Is the Second Step Just Copying the First?

Finally, one might wonder: Is the Influenced Retriever (\(R_I\)) actually doing anything useful, or is it completely dependent on the Driver (\(R_D\))?

Figure 5: The impact on performance when the retrieved context size from driver is increased.Both the baseline and RAR in each setting have the same R_D output. The only thing which brings a performance difference is the output from R_I . This shows that R_I is not entirely reliant on R_D . It adapts itself to keep the performance above baseline with increasing context length.

Figure 5 compares RAR against a baseline where the context from the Driver is identical. Since RAR (solid lines) consistently beats the baseline (dashed lines), it proves that the Influenced Retriever is actively adding value. It successfully filters and selects complementary information that the Driver missed.

Conclusion and Implications

The RAR paper provides a compelling blueprint for improving code generation in specialized domains. By acknowledging that documentation and examples are two sides of the same coin, the researchers demonstrated that sequential retrieval is far superior to parallel retrieval.

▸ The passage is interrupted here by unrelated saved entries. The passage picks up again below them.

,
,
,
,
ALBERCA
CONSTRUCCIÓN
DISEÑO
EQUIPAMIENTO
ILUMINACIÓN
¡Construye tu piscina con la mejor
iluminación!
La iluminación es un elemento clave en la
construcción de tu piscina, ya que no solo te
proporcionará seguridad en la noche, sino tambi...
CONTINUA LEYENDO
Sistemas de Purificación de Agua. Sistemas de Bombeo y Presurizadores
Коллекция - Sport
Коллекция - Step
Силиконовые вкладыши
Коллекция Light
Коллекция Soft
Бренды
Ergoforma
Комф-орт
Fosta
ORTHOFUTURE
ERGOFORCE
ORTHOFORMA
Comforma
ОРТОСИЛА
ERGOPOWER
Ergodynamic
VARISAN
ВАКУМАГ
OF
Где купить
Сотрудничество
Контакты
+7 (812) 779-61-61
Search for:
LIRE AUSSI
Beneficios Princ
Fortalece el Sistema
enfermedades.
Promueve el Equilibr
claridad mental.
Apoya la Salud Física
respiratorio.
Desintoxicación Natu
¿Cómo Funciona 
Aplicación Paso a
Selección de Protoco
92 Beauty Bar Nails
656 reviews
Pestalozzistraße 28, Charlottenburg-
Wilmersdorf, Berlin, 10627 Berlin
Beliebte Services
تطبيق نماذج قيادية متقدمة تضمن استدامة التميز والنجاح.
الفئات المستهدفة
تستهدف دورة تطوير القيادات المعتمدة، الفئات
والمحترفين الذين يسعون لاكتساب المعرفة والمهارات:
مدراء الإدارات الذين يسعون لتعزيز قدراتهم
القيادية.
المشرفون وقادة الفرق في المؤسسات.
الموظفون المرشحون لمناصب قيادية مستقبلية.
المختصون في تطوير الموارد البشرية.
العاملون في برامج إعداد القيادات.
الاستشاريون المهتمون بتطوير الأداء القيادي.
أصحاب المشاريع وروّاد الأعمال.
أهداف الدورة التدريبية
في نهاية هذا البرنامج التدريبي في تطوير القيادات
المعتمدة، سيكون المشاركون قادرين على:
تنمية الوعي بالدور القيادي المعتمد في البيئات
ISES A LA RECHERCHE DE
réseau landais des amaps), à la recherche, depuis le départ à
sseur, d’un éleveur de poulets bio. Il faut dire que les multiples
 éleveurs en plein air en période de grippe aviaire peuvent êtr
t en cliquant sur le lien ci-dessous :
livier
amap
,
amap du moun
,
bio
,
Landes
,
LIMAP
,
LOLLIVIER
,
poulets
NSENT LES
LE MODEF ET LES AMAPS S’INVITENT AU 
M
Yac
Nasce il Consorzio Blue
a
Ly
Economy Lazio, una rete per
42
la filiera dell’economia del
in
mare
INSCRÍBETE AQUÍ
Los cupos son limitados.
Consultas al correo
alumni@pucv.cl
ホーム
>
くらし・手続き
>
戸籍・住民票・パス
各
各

Key Takeaways for Students and Developers:

  1. Context Relationship Matters: Don’t just retrieve “relevant stuff.” Retrieve “stuff that explains the other stuff.”
  2. Documentation is Powerful: For low-resource languages, a well-structured grammar (documentation) can be just as valuable as few-shot examples, provided the model knows how to navigate it.
  3. Plan for Failure: The “Negative Influence” technique is a great lesson in robust system design. Always assume your first retrieval step might be wrong and provide the model with diverse alternatives.

As we move toward more specialized AI agents—ones that need to write obscure database queries or control proprietary software—techniques like RAR will be essential for turning general-purpose LLMs into domain experts.